Blue Mountain Ballads - (1991)   YR1517

Tennessee Williams 
Four songs for medium high voice and piano


 

These texts remain under copyright and are therefore not fully reproduced herein.

 

i.  Sugar in the Cane  [ 2 pages, circa 1' 35" ]

I'm red pepper in a shaker,
bread that's waitin' for the baker....

ii.  Heavenly Grass  [ 2 pages, circa 1' 45" ]

My feet took a walk in heavenly grass.
All day while the sky shone clear as glass....      

iii.  Cabin  [ 2 pages, circa 1' 15" ]

The cabin was cozy and hollyhocks grew
Bright by the door till his whisper crept through....

iv.  Lonesome Man 
[ 3 pages, circa 1' 20" ]

My chair rock rocks by the door all day
but nobody ever stops my way....

 

[ 9 pages, circa 5' 55" ]

Copyright © 1998 by Yelton Rhodes Music (BMI), Los Angeles.  All international rights reserved.


 

Tennessee Williams

 

Tennessee Williams (1911-1983) was one of the most prominent American playwrights after World War II. His deep southern accent made him a target of his university classmates  who gave him the nickname "Tennessee," though he was born in Mississippi and raised there and in Missouri. In 1928 as a late teen Williams traveled with his grandfather to Europe and inspired by its atmosphere wrote much poetry, a fact little known to most theater goers for whom Williams is a playwright only. In that same year he had his first homosexual experience, he confided later in an interview.

 

Confronting severe mental and physical breakdown in the 1960s, Williams' plays were more or less successful at first, as his work in Hollywood and especially The Glass Menagerie in 1945  earned him his reputation as an author of the first rank. Williams examined in his controversial and poetic plays turbulent emotional and sexual forces, physical and spiritual needs, and created such unforgettable characters as Maggie in the Pulitzer Prize winning plays, Cat on a Hot Tin Roof (195) and Stanley Kowalski in A Streetcar Named Desire (1947).

 

Williams wrote, "I deal with the decadence of the South. I don't ever deal with the decadence of the North. It's too disgusting. But I'm writing about a South that is fast becoming a memory."  [ 1 ]   The character of these songs is meant to evoke some of that color, emotion and content.

 

These song settings are individual and yet stylistically American. Rubati and individual interpretation are encouraged throughout the four settings. The performer is encouraged to add a measure of individuality to their performance.

 

 

I.   Sugar in the Can Excerpt      The first of the four songs is in 5/4 and yet feels like a 4/4 blues form albeit with a written-in ritardando in each measure.

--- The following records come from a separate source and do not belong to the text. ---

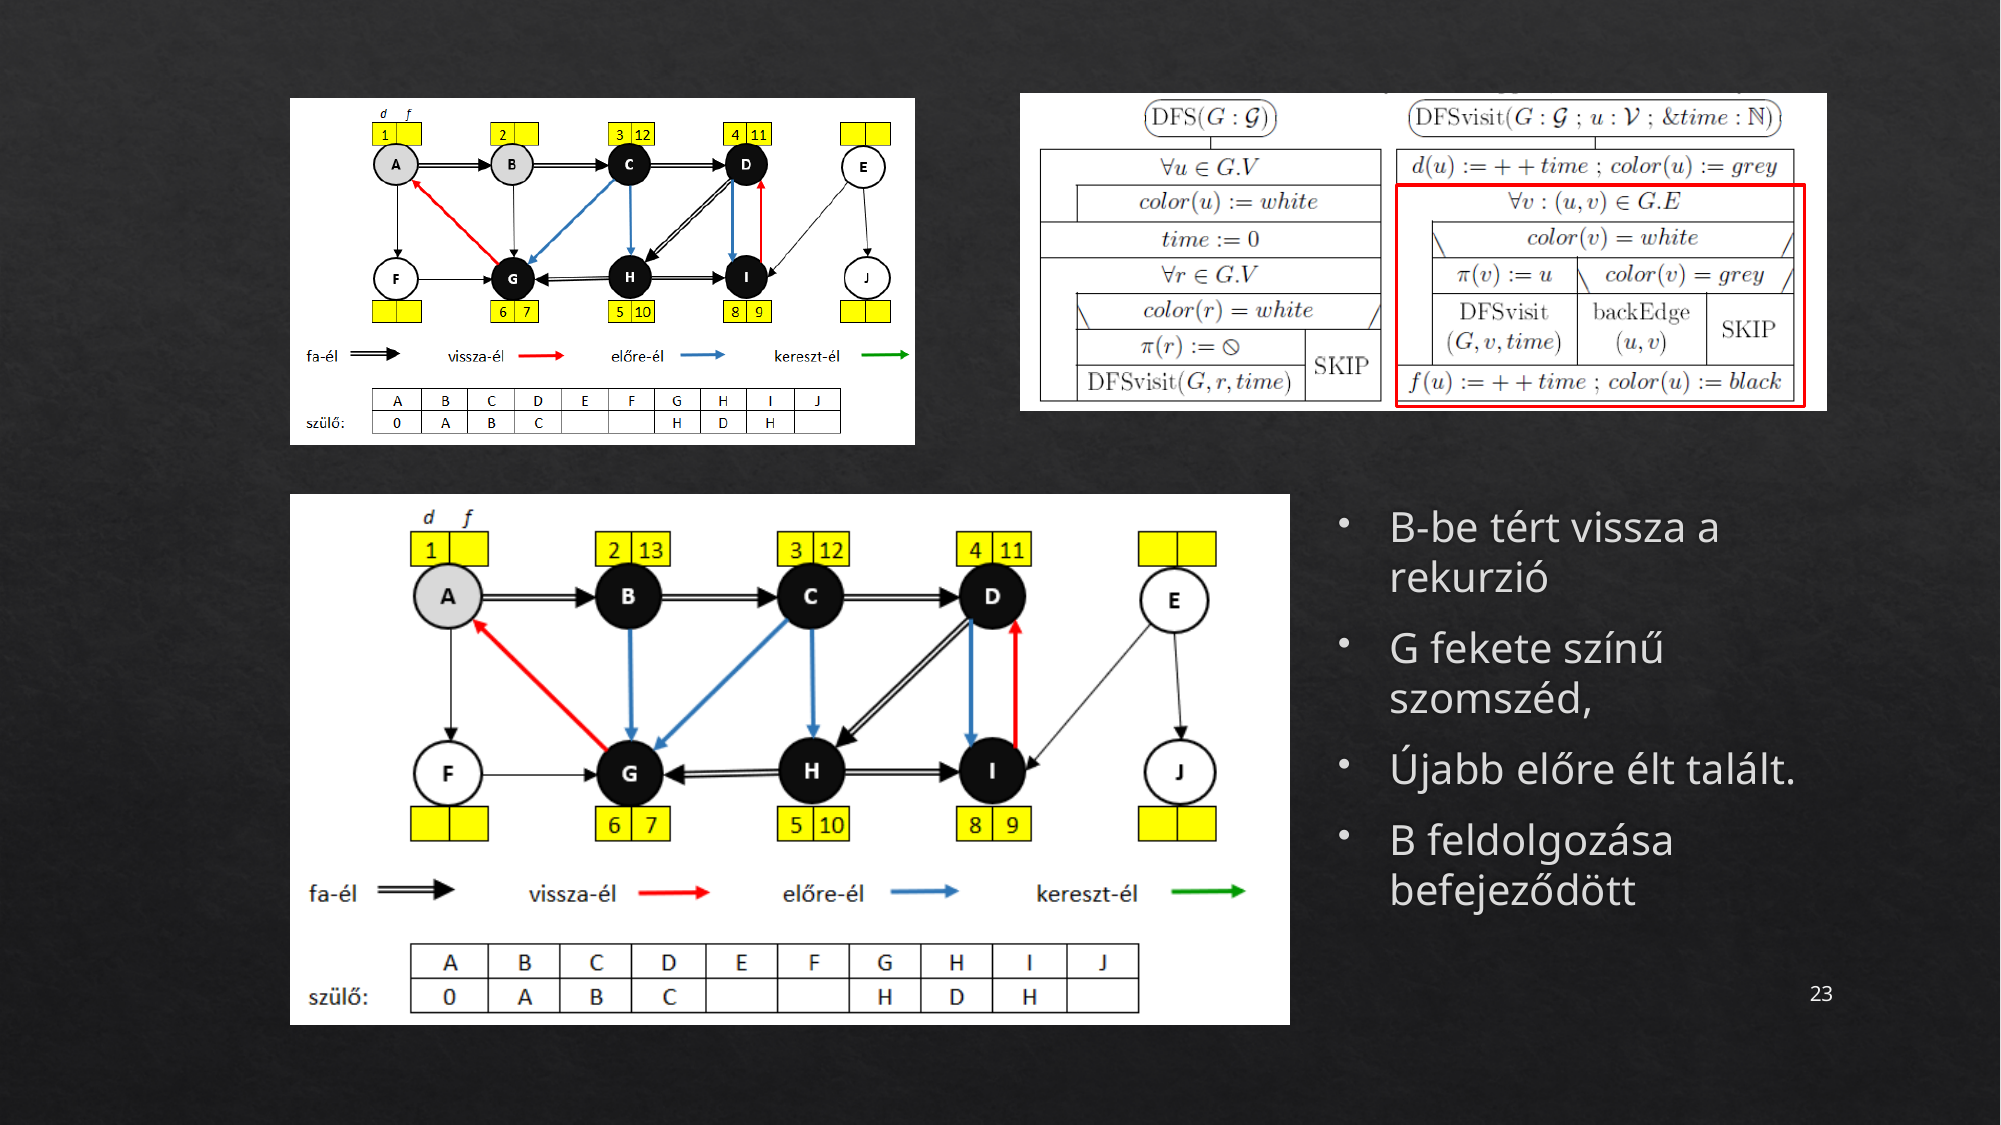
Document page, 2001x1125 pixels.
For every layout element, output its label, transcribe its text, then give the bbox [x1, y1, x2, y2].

picture [1019, 93, 1827, 412]
picture [290, 97, 916, 445]
list B-be tért vissza a rekurzió G fekete színű szomszéd, Újabb előre élt talált. B feldolgozása befejeződött [1318, 493, 1849, 990]
slide_number 23 [1724, 965, 1849, 1025]
picture [290, 494, 1290, 1026]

II.   Heavenly Grass Excerpt        The second song, Heavenly Grass, is set as an unequal 9/8 in the accompaniment with groupings changing in the measures over a sustained deep bass pedal.

  III.    Cabin excerpt       The third evokes a simpler time, with its dulcimer-like accompaniment and utterly basic harmonic structure, as if a folk tune. 

 IV.   Lonesome Man excerpt        The last is a moderately up tempo, blues-like complaint, curmudgeonly ineffective as are such complaints which go through life without resolution. 

The songs are available from Yelton Rhodes Music in Los Angeles, as catalogue number YR1517.

 

 

 


 

[ 1 ]  In "The Twilight of Tennessee Williams: A Portrait of the Playwright in the Last States of a Great Career," by Scot Heller, Scot. People Weekly, 19 (14 March 1983).